Write what comes next in the email reply on Bitcoin mempool and transaction relay policy, starting right after its last sentence.

▸ **PASSAGE SHOWN**
»»

Hey John
There was a discussion [0] started by Lisa on the mailing list last year on
whether there is any point to a full node maintaining a mempool last year which
you may find interesting. I also recommend Gloria's presentation [1] from
Adopting Bitcoin last year on transaction relay policy.
I think those are better resources than anything I could write. But I guess I'd
summarize it like this. The job of the P2P/mempool/policy protocol devs in
setting defaults is to ensure anyone can effectively propagate a consensus
valid transaction across the network ultimately making its way into miners'
mempools without harming network health (full node uptime, DoS attacks etc) and
to give higher layers built on top of the Bitcoin network the best chance to
succeed. If they totally screwed up that job with the defaults or they were
unable to cater for a particular use case within default policy then there is
always the alternative of submitting consensus valid transactions directly to
miners bypassing the P2P network entirely. But clearly it is much better if the
P2P network functions smoothly and every transaction isn't forced to be
directly submitted to a miner. It is policy too of course rather than consensus
so if the full node operator wants to change from the defaults they are free to
do so without risking being forked off the network or risking a chain split.
> I know some of you may scoff at my bias for use cases like zero-conf, but
> what I am trying to convey is a possible folly in active management,
> speculation, and misapplied game theory that may permeate many Bitcoin Core
> decisions and designs, even beyond the mempoolrbf / zero-conf debate.
This stuff is difficult to follow and understand especially for people who
haven't been into Bitcoin for long or are trying to build Bitcoin businesses
full time, there are lots of subtleties. I've certainly struggled at many
points in my learning journey and I'm sure I will continue to do so in future.

««

▸ **DATASET ENTRIES**
»»

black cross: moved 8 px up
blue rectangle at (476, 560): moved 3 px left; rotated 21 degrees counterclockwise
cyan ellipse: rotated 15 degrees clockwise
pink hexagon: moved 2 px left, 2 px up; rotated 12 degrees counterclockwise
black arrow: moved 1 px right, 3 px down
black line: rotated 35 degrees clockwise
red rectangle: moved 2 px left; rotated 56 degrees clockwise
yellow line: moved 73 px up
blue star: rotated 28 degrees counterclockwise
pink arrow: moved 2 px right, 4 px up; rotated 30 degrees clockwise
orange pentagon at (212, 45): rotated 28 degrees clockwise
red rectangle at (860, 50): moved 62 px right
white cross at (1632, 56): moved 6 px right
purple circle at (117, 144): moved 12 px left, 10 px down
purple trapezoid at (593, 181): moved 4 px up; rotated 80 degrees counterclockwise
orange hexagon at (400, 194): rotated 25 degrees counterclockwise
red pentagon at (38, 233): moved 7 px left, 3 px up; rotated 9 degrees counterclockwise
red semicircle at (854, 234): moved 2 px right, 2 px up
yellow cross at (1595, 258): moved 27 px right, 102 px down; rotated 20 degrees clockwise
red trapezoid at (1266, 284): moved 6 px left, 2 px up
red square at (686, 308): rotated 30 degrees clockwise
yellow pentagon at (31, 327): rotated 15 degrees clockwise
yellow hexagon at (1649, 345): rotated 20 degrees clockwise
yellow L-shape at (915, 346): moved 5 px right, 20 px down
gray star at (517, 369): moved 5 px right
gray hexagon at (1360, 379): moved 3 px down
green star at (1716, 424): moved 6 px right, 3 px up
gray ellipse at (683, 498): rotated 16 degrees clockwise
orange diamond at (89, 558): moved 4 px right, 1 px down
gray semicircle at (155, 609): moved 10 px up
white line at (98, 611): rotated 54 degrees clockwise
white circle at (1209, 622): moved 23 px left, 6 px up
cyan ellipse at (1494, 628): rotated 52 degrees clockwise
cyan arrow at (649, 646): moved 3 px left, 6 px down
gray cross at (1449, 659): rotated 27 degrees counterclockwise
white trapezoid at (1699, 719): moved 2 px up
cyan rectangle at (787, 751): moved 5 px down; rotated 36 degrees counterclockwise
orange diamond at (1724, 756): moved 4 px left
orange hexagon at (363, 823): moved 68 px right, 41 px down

««

▸ **EXERCISE RESULT**
So there is no scoffing (from me at least) at individuals trying to learn and
businesses trying to thrive and provide services to their customers.
Unfortunately there are occasionally scenarios where trade-offs have to be
weighed up and decisions have to be made where some people aren't happy. You
may disagree but I'm a lot more comfortable delegating responsibility for
policy defaults to those who have worked full time in this area for years than
say consensus changes where I think we all have a responsibility to ensure
suboptimal or worse harmful changes aren't made to the consensus rules. I
thought your input on the CTV discussion earlier in the year was really
positive for example. On this topic though I think you could do with doing some
more reading as there is a lot of past discussion. I'm sure those who work in
this area full time would be happy to answer any questions you have if you do.
Thanks
Michael
[0]:
https://lists.linuxfoundation.org/pipermail/bitcoin-dev/2021-October/019572.html
[1]:
https://btctranscripts.com/adopting-bitcoin/2021/2021-11-16-gloria-zhao-transaction-relay-policy/
--
Michael Folkson
Email: michaelfolkson at [protonmail.com](http://protonmail.com/)
Keybase: michaelfolkson
PGP: 43ED C999 9F85 1D40 EAF4 9835 92D6 0159 214C FEE3
------- Original Message -------
On Saturday, December 10th, 2022 at 14:10, John Carvalho via bitcoin-dev
<bitcoin-dev@lists.linuxfoundation.org> wrote:
> As we debate mempoolfullrbf, and I familiarize myself with related PRs from
> engineers trying to reign in all of the possible behaviors that make it
> inconsistent, I can’t help but think about how I see people using the term
> “incentive-compatible” and how it seems to be awfully presumptive.
>
> The idea that a single Bitcoin transaction can be “incentive-compatible” by
> simply restricting it to having a higher fee or fee rate is theoretical,
> likely narrow, and not totally objective. RBF is inherently a
> fee-minimization tool, which as a concept, as I understand
> “incentive-compatibility” to be about miners in this context, makes RBF to be
> anti-incentives; miners are fee maximizers.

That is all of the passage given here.